En una de las inscripciones que esculpió el propio Cheval en su palacio lo deja bien claro “el hombre solo hace grandes cosas con terquedad”. Otra idea subyace detrás de El palacio ideal que también es muy querida por el cine estadounidense y que engarza con una tradición occidental arraigada desde los tiempos de los griegos, la convicción de que los locos de alguna manera albergan una verdad no comprensible para las personas “normales”. Lo vemos en un filme tan famoso como Forrest Gump (1994), en el que Zemeckis exalta la inconsciencia como única forma de alcanzar la originalidad en un mundo uniforme. Hace un par de años, en Bienvenidos a Marwen (2008), regresaba al tema para construir el biopic de un hombre amnésico tras un coma que se convierte en un peculiar artista que construye escenas sobre la segunda guerra mundial con muñecos articulados.

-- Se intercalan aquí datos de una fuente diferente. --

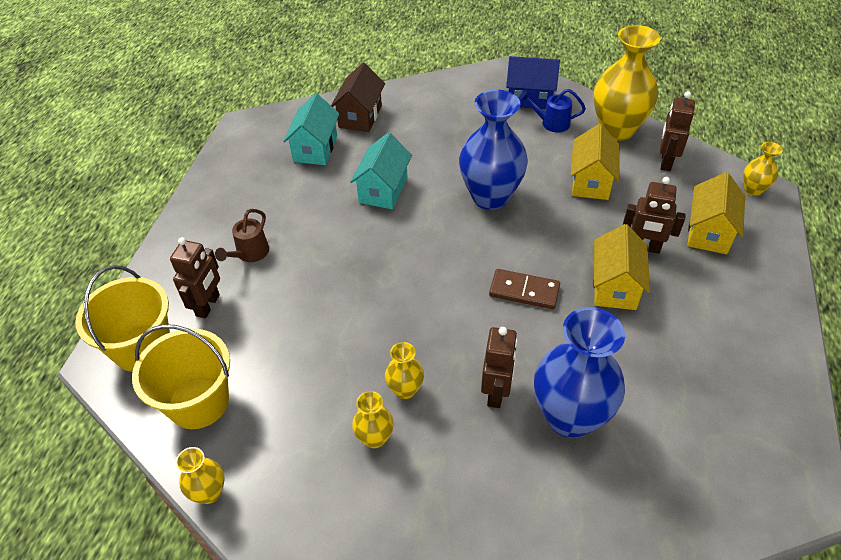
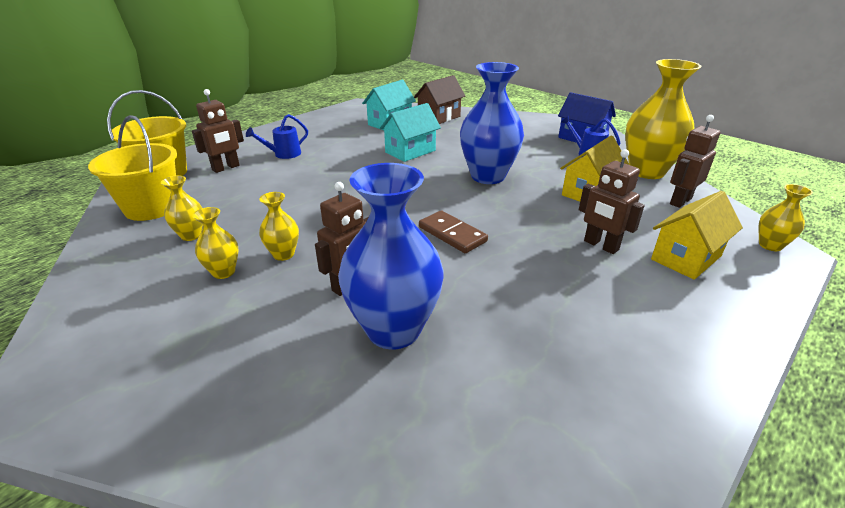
camera: 30 degrees right, 15 degrees down
yellow vase [176,447,225,504] -> yellow vase moved to [161,175,203,241]
brown watering can [215,209,269,262] -> blue watering can [246,114,308,159]
yellow house [594,224,650,310] -> none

Sin forzar la máquina lacrimógena, no desvelaremos la trama, pero el pobre Cheval tiene que sufrir varias tragedias personales muy duras. Tavernier construye una película que se contagia de la sencillez y la calidez del propio protagonista. Ambientada en una región muy bella de Francia, la falta de pretensiones del director y la simpatía con la que refleja en todo momento al personaje acaban conformando una película hermosa en la que quizá lo mejor es la evolución de la relación de Cheval, ese hombre que no habla con un corazón de oro, con su esposa.